Hospitals used to worry about whether health plans would pay for the service if it was performed in the hospital as opposed to an outpatient setting. Now, the reimbursement dispute concerns whether it should be offered in a hospital, at an outpatient setting, or virtually. “That is a new dynamic. It has created a lot of ambiguity for patient access leaders in terms of getting services authorized and paid for,” Zar reports.

Departments need a different approach for every health plan because all offer different requirements for site of service. “A blanket approach doesn’t work. It has to be done by payer,” Zar says.

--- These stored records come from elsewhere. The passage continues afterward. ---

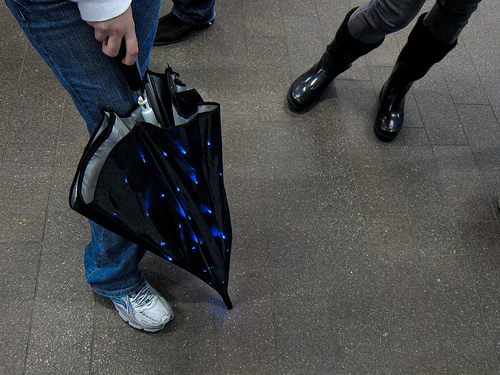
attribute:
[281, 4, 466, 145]
boots — dark, black, large, shiny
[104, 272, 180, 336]
shoe — white, light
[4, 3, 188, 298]
jeans — blue , dark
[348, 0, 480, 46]
pants — dark, grey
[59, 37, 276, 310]
umbrella — dark, blue, black, large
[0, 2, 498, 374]
floor — grey, brown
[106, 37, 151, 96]
handle — dark, black 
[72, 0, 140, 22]
shirt — white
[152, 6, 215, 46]
shoe — dark, black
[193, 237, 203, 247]
light — blue 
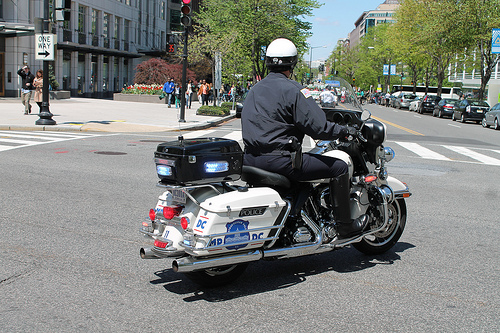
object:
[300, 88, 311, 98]
patch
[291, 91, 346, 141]
sleeve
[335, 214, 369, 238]
boot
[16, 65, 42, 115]
couple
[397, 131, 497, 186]
white paint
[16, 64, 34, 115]
pedestrian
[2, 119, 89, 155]
white paint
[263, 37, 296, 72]
helmet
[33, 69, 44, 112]
people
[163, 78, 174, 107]
people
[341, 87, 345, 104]
people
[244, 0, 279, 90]
trees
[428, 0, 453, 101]
trees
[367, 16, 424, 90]
trees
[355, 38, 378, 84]
trees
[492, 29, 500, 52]
banner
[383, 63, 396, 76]
banner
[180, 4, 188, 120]
pole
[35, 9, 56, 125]
pole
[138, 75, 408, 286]
motorcycle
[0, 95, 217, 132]
sidewalk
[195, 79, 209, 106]
person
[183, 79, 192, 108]
person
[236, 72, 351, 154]
black clothes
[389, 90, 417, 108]
cars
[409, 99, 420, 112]
cars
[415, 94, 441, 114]
cars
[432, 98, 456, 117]
cars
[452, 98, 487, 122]
cars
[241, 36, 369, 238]
cop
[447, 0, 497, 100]
trees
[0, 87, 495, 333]
road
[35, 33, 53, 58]
sign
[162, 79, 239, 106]
crowd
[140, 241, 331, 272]
exhaust pipes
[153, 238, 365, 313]
shadow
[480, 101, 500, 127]
car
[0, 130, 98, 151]
crosswalk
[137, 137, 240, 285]
back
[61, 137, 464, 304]
intersection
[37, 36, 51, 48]
one way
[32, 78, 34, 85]
arms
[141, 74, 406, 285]
bikw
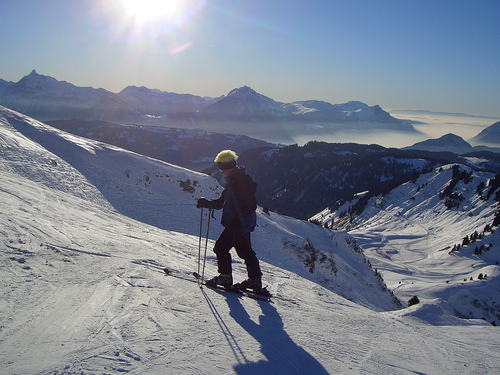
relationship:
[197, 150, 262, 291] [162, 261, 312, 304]
man has snowboard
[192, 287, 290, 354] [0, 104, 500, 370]
shadow on snow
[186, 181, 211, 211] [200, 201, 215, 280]
hands gripping gripping ski pole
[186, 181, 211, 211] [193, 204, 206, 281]
hands gripping gripping ski pole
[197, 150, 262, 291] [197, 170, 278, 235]
man wearing blue jacket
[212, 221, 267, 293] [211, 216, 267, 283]
man wearing black pants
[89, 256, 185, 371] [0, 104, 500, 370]
ski tracks in snow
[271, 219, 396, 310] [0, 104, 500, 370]
black rocks in snow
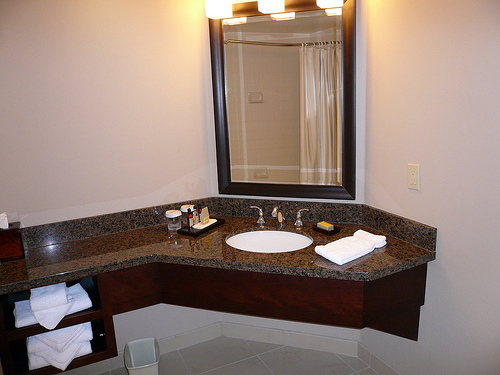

Authorization denials based on location of service have been happening for several years at St. Luke’s Health System in Boise, ID. These happen mostly with high-cost drug infusions and some surgical procedures. The department has pushed back against these denials. “We don’t have a high volume of claims being denied for location of service due to our authorization work upfront,” says Michael Bennett, MBA, MHA, senior director of the revenue cycle. His department follows these practices:

  • Consistent processes for authorization, which catch site of service requirements early. “This eliminates the surprise and ‘scrambling’ that inevitably lead to services performed before authorization is resolved,” Bennett explains.
  • Training employees who are responsible for authorization. “These are some of our most knowledgeable and empowered employees,” Bennett says.
  • Close collaboration with other hospital departments in dealing with payers. “Many of our challenges in working through site of service denials have been improved through a tighter alignment with our payer relations and contracting teams,” Bennett adds.

REFERENCES

  1. Andrews M. Anthem says no to many scans done by hospital-owned clinics. National Public Radio. Sept. 27, 2017.
  2. Stempniak M. Cigna labels most hospital-based CT, MR imaging ‘not medically necessary.’ Radiology Business. Feb. 21, 2020.
  3. Stempniak M. Cigna officially stops covering hospital-based CT, MR imaging after long delay due to pandemic. Radiology Business. Oct. 8, 2020.
  4. JD Supra. Recent health plan practices that are resulting in underpayments to providers. March 8, 2019.
  5. Chambers M, Huddleston JI, Halawi MJ. Total knee arthroplasty in ambulatory surgery centers: The new reality! Arthroplast Today 2020;6:146-148.
  6. Krueger CA, Kerr JM, Bolognesi MP, et al. The removal of total hip and total knee arthroplasty from the inpatient-only list increases the administrative burden of surgeons and continues to cause confusion. J Arthroplasty 2020;35:2772-2778.
  7. UnitedHealthcare. Prior authorization and site of service reviews for surgical codes. Frequently asked questions. 2020.
  8. American College of Radiology. Cigna announces site of care coverage policy for high-tech imaging. Feb. 20, 2020.
  9. Cigna. Medical coverage policy. Site of care: High-tech radiology. Effective April 15, 2020.